#### [Task instructions]
Output the entries exactly. Start at the first line, finish with the line containing "OF THE OPEN MEETING LAW, G. L. c. 30A, § 20", and omit the pictures.

Saved data entries:
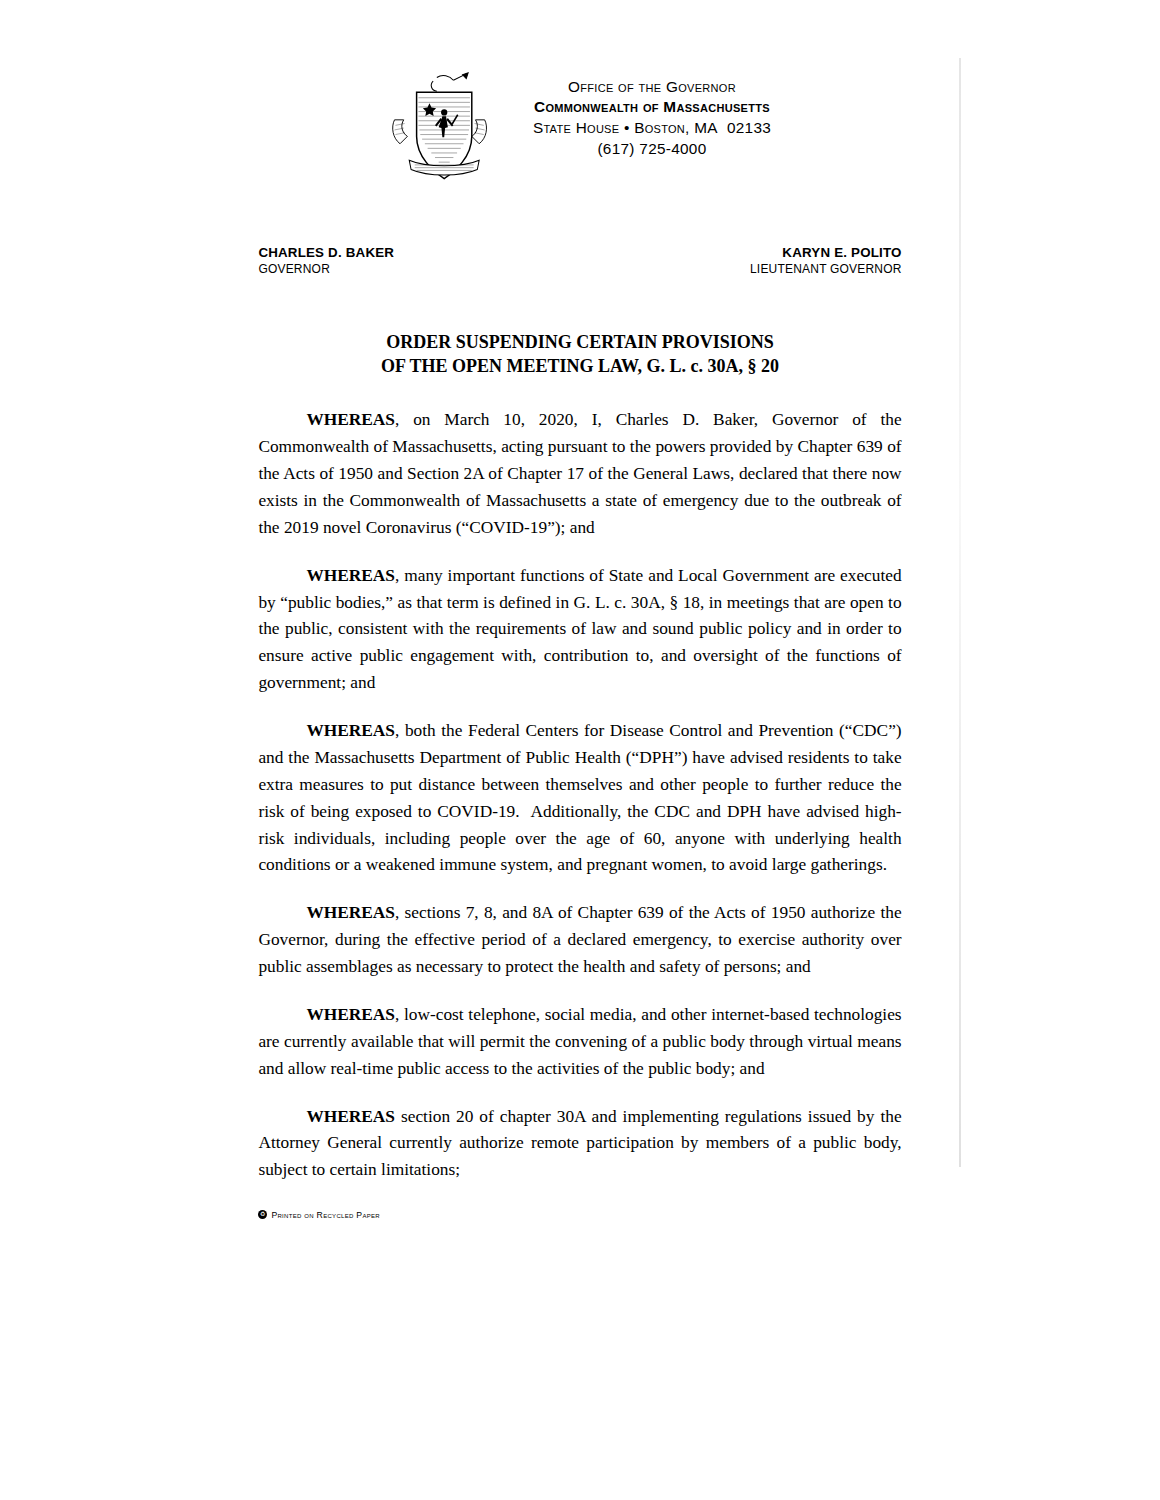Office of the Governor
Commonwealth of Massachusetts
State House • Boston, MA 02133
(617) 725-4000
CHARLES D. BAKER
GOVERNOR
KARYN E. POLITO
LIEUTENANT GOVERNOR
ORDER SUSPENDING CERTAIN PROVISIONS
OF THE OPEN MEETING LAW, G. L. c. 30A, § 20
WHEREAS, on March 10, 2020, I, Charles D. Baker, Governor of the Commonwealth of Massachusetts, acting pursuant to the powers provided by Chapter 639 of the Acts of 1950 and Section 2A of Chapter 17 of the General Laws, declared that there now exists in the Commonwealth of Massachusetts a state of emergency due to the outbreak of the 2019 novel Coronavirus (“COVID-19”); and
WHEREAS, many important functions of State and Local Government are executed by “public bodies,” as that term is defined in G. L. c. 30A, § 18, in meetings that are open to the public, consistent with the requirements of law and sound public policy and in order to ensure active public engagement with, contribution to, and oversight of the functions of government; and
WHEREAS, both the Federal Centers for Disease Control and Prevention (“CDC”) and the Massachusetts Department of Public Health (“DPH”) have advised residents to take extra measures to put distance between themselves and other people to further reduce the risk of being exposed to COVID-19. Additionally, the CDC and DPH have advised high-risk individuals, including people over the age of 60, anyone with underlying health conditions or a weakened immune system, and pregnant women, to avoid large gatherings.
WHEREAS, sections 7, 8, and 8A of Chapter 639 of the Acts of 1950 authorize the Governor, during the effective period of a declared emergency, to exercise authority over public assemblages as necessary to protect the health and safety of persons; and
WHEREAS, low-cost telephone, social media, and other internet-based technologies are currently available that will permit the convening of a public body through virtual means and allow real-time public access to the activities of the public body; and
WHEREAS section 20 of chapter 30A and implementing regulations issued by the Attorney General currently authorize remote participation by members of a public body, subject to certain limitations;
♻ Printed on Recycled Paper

#### [Response to this exercise]
Office of the Governor
Commonwealth of Massachusetts
State House • Boston, MA 02133
(617) 725-4000
CHARLES D. BAKER
GOVERNOR
KARYN E. POLITO
LIEUTENANT GOVERNOR
ORDER SUSPENDING CERTAIN PROVISIONS
OF THE OPEN MEETING LAW, G. L. c. 30A, § 20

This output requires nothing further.